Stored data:

◇ ◇ ◇ ◇ ◇ ◇ ◇

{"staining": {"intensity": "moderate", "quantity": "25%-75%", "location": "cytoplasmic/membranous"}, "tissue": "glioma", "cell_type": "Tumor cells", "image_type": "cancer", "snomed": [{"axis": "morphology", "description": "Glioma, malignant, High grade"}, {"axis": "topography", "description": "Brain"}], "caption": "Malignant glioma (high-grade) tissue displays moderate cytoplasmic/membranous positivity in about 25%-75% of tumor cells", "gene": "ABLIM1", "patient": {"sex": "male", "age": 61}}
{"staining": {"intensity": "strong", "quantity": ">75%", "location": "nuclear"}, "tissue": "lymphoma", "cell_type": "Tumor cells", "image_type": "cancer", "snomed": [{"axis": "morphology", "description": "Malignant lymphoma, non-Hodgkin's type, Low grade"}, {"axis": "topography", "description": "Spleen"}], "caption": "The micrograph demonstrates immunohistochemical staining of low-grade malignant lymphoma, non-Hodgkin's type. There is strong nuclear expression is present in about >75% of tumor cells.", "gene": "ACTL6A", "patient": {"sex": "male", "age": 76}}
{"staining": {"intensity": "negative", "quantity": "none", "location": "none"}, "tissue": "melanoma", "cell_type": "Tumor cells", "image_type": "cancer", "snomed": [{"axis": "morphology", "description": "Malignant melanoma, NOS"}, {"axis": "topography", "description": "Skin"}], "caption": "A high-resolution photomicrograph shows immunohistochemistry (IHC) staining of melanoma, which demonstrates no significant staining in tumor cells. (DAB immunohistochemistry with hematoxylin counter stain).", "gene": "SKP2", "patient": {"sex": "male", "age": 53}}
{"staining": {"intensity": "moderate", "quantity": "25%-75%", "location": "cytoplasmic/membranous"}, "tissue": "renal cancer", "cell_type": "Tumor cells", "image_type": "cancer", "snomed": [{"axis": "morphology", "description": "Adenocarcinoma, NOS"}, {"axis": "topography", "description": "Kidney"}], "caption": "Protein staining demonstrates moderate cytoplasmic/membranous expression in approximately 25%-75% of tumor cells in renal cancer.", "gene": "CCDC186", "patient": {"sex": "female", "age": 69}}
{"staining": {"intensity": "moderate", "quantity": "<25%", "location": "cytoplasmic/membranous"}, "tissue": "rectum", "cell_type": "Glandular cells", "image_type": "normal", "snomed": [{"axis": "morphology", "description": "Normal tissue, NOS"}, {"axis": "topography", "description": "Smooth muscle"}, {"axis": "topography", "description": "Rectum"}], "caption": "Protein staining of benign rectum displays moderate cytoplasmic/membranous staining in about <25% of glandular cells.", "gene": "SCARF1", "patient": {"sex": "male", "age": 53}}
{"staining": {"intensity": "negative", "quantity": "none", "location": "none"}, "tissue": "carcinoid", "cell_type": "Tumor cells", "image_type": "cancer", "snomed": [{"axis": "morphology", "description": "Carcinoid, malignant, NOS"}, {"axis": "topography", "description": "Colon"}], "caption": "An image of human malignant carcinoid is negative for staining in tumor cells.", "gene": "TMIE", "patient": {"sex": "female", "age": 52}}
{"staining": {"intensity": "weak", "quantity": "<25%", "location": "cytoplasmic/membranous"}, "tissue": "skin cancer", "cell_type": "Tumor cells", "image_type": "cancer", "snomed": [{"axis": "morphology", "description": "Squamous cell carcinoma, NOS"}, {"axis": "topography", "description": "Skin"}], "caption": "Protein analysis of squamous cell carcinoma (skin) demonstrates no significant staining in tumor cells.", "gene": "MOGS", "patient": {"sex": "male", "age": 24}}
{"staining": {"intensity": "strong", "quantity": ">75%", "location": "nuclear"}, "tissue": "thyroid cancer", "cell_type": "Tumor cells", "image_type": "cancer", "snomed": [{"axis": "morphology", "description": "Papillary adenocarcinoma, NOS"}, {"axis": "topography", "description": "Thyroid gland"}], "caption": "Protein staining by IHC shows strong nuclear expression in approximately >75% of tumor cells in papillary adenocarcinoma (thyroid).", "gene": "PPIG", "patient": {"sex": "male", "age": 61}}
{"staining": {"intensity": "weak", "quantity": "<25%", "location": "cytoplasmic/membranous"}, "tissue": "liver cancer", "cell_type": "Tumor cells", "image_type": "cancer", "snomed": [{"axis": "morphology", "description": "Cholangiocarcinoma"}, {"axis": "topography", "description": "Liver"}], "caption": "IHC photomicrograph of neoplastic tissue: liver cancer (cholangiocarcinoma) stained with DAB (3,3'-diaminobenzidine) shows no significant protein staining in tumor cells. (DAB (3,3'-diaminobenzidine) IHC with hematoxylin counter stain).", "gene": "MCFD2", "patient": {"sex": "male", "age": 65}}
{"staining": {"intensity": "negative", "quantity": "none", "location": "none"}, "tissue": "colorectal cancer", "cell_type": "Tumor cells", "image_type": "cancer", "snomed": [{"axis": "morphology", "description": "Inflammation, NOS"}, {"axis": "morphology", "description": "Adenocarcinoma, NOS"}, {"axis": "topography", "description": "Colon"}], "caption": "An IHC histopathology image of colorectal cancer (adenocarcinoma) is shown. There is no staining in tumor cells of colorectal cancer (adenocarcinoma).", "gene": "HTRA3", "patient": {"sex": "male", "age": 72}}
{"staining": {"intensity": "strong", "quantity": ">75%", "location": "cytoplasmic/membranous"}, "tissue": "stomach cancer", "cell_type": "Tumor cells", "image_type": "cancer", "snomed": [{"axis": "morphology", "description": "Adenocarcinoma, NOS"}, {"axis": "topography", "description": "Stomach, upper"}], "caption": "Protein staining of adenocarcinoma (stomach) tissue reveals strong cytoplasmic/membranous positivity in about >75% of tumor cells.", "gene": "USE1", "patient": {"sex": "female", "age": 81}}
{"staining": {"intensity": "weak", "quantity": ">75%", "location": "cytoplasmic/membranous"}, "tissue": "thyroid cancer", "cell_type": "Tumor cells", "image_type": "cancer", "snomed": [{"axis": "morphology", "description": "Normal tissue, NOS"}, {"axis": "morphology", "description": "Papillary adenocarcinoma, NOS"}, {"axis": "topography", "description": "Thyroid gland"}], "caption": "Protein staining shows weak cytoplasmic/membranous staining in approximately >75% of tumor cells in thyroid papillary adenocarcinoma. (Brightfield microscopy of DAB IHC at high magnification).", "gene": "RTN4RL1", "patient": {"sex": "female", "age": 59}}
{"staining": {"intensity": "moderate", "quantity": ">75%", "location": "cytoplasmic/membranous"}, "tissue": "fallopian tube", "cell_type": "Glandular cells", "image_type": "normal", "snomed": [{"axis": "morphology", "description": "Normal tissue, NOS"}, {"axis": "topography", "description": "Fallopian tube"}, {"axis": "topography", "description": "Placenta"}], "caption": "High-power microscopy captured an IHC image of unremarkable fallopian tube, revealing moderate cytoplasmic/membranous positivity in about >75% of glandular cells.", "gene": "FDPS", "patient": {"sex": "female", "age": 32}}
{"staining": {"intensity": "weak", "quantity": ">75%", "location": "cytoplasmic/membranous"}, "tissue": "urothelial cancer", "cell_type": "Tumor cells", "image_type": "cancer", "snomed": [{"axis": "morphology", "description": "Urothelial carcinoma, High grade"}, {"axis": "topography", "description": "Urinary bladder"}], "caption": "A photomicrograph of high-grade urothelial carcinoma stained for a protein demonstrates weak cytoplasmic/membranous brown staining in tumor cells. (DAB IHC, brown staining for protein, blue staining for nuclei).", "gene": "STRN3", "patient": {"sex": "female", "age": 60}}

◇ ◇ ◇ ◇ ◇ ◇ ◇

-- What you have to do --
Your task is to copy each line of the data above that holds "papillary".

-- The answer --
{"staining": {"intensity": "strong", "quantity": ">75%", "location": "nuclear"}, "tissue": "thyroid cancer", "cell_type": "Tumor cells", "image_type": "cancer", "snomed": [{"axis": "morphology", "description": "Papillary adenocarcinoma, NOS"}, {"axis": "topography", "description": "Thyroid gland"}], "caption": "Protein staining by IHC shows strong nuclear expression in approximately >75% of tumor cells in papillary adenocarcinoma (thyroid).", "gene": "PPIG", "patient": {"sex": "male", "age": 61}}
{"staining": {"intensity": "weak", "quantity": ">75%", "location": "cytoplasmic/membranous"}, "tissue": "thyroid cancer", "cell_type": "Tumor cells", "image_type": "cancer", "snomed": [{"axis": "morphology", "description": "Normal tissue, NOS"}, {"axis": "morphology", "description": "Papillary adenocarcinoma, NOS"}, {"axis": "topography", "description": "Thyroid gland"}], "caption": "Protein staining shows weak cytoplasmic/membranous staining in approximately >75% of tumor cells in thyroid papillary adenocarcinoma. (Brightfield microscopy of DAB IHC at high magnification).", "gene": "RTN4RL1", "patient": {"sex": "female", "age": 59}}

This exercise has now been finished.